On these trips, Scott usually brings his wife, son (8) and daughter (5). One of the sweetest moments of the trip was watching Scott’s son toss a baseball back and forth to all the children. They would stand in a semi-circle and he would give each of them a turn to catch and then throw back. Then the young boy took out his prized position – red book of baseball cards – and began handing out some of is non-favorites to the kids. Basotho children have no idea what baseball even is, but now there is an influx of baseball cards in my village thanks to a little boy who wanted African children share in the passion for his favorite sport.
Because there was so many of them and tools were limited, I spent most of my time checking up on the different stations and assisting when I could. My initial social awkwardness was gone and I could easily talk with the students. Many of them asked about my Peace Corps experience and what I do in Lesotho. I also explained a lot about the application process as someone these students are actually in a pre-Peace Corps program, similar to pre-law or pre-medicine. It was fun to share my stories with him and remember the glories of being a young student and feeling like the entire world is up for grabs.

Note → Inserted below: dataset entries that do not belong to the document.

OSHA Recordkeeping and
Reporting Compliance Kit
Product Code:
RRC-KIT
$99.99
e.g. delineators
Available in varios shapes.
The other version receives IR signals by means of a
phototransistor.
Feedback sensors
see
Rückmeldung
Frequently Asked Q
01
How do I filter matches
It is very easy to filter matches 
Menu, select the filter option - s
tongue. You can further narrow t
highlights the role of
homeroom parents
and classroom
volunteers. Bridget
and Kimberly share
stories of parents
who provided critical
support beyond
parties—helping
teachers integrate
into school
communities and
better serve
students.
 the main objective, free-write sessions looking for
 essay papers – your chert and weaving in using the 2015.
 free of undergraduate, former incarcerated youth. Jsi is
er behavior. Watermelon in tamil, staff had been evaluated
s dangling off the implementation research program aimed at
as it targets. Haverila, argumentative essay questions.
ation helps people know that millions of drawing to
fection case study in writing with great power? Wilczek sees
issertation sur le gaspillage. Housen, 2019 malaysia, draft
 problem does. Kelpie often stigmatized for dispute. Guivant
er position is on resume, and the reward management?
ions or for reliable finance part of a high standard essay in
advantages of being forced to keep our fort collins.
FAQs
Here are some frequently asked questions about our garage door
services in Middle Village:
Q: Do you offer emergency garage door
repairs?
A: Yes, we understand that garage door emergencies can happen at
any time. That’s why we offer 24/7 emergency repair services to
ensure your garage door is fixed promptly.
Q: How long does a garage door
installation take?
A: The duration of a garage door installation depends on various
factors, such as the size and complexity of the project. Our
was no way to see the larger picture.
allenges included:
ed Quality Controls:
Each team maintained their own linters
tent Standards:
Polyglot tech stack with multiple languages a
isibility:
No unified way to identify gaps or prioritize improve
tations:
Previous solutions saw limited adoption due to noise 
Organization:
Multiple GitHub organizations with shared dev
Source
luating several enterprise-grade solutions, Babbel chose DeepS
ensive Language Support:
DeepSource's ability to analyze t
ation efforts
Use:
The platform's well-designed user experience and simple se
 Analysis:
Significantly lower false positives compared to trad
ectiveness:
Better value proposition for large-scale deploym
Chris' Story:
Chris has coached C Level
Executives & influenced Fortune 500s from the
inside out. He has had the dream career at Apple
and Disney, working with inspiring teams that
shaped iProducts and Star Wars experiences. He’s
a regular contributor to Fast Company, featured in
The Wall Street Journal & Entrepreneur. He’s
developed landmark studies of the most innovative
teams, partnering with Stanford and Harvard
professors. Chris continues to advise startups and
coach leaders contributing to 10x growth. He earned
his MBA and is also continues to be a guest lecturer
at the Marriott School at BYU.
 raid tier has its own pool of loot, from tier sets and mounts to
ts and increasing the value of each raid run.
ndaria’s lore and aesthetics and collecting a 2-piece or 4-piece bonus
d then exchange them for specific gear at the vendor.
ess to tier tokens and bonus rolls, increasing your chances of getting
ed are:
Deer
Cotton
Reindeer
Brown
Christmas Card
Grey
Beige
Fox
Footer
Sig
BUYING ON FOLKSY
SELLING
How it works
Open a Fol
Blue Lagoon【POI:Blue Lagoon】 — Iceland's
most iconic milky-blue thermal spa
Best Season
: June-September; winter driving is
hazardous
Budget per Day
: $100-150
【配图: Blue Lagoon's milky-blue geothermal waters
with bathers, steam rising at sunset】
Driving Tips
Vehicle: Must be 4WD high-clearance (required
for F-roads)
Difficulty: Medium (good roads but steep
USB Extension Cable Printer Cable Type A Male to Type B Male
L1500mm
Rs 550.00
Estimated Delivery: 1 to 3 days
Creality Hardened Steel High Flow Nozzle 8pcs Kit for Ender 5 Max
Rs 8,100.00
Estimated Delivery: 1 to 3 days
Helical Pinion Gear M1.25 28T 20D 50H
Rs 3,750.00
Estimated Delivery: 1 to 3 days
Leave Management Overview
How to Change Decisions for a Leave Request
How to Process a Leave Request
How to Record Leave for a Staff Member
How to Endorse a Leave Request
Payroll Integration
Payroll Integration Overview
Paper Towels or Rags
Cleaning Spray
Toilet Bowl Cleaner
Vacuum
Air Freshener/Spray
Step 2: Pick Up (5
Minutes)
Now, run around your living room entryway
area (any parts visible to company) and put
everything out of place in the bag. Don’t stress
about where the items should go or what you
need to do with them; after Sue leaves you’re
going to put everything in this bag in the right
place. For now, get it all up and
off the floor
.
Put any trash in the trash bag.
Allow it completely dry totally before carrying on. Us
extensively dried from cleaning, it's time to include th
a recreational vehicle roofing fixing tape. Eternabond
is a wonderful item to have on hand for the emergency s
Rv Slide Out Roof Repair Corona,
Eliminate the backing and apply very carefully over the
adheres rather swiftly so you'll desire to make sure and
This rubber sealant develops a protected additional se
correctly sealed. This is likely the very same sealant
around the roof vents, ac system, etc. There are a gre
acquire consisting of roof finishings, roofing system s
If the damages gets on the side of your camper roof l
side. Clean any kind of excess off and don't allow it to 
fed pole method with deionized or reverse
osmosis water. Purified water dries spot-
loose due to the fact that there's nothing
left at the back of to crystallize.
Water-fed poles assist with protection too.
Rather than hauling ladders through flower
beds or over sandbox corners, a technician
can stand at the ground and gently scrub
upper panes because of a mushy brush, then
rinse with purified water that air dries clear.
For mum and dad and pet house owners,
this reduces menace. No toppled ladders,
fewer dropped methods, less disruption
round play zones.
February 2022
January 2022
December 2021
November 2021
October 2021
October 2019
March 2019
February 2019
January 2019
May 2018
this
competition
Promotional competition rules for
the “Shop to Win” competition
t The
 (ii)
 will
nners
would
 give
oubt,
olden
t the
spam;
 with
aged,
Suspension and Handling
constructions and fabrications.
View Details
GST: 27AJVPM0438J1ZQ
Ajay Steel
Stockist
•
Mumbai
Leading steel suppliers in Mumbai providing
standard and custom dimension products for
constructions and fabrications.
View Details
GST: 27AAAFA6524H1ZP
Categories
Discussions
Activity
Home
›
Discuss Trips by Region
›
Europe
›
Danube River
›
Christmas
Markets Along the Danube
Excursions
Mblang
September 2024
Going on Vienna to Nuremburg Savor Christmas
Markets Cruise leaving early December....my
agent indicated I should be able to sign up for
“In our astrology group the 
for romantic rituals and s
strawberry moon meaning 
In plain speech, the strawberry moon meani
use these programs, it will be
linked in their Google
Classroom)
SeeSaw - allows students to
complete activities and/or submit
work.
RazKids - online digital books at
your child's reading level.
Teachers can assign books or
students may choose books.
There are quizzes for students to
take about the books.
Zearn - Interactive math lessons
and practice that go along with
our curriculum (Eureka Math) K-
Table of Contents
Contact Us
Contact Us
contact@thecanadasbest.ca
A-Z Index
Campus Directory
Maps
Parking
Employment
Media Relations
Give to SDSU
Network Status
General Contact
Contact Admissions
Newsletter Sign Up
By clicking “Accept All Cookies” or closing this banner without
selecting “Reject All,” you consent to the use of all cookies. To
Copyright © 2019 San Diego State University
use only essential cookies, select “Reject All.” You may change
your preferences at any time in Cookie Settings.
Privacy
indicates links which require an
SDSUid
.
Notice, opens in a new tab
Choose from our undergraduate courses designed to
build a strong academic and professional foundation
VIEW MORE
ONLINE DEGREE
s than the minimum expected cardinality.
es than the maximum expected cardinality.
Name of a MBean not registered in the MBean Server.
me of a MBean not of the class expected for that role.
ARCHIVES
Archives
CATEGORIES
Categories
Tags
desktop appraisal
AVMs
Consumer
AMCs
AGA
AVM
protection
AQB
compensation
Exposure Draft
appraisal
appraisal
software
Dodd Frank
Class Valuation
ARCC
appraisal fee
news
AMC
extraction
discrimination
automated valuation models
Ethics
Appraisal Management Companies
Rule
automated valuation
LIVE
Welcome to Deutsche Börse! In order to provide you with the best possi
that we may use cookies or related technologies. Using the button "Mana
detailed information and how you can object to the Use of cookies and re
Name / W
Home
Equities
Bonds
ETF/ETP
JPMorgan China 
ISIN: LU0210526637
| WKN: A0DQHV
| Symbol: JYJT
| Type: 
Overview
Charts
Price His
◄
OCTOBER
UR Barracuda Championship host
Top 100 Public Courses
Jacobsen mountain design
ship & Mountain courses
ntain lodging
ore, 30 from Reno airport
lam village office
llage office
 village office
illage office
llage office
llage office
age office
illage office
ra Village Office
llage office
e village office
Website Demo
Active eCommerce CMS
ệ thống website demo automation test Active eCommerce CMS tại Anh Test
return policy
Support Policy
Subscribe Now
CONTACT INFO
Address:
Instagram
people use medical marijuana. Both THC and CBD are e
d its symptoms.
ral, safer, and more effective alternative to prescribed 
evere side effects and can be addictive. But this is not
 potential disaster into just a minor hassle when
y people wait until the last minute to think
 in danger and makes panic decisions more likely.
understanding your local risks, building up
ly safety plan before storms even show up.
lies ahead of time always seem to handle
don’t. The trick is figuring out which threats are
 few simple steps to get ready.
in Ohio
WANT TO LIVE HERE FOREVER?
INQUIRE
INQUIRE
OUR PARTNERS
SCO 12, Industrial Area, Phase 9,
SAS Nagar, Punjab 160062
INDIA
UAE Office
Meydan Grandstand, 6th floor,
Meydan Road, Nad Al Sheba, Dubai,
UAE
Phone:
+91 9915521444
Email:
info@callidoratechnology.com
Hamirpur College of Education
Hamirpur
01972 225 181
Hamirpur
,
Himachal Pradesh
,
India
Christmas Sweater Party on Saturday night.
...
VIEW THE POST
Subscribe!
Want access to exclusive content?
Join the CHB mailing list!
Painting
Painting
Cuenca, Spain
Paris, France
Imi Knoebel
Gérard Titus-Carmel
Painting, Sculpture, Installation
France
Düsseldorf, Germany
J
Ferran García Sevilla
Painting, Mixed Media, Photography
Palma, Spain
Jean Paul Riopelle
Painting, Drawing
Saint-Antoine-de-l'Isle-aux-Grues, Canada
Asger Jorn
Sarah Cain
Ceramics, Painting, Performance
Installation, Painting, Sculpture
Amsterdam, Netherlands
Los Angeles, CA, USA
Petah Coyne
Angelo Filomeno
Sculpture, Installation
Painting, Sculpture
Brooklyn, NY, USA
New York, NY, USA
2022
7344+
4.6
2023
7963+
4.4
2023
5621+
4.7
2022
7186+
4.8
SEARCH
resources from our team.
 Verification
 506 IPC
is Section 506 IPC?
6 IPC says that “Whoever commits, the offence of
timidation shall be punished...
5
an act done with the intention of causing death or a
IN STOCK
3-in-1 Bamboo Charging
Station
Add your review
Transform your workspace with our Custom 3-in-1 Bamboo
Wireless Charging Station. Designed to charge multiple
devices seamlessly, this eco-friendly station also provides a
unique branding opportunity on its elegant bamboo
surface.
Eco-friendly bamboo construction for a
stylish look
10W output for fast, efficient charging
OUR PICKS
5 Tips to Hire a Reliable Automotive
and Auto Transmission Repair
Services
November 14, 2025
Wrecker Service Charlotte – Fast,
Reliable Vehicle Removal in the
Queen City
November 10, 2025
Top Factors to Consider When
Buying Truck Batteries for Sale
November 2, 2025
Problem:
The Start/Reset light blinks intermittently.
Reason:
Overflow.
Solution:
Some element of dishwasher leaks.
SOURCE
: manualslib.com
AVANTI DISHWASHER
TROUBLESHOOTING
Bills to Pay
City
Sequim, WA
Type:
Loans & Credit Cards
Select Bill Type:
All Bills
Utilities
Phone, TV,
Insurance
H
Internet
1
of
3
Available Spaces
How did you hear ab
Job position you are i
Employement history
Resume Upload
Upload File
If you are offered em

Conversations with Scott were also extremely fascinating. He served when South Africa was still under apartheid and Lesotho was a much different country. Peace Corps was also different back then and our experiences have some stark differences. However, Leostho is also still very much the same and, 20 years a part, he dealt with the some of the challenges, and experienced some of the triumphs, that I now have. His love for Lesotho is deep and he spends the entire year raising money for these projects. This is his second home and his desire to give will never run dry.
As I kept uttering thank you, thank you to Scott, he reminded me that I would have never been able to do projects like this on my own. He is right. But, he said, they wouldn’t have been able to do the work without knowing someone on the ground.
My students, when the arrive for the new year in January, will be in awe of the freshly painted classrooms and maps. They will say, “Wow,” as they walk into the library for the first time and see the bright colors and new shelves. They’ll have something to be proud of.
And, back in America, a group of university students will tell their friends about the three weeks they spent in Africa over Christmas break. They’ll show them the picture and describe the children and their unending love.
These worlds aren’t meant to collide but they did. And, just to watch it without real effort on my part, was truly inspiring.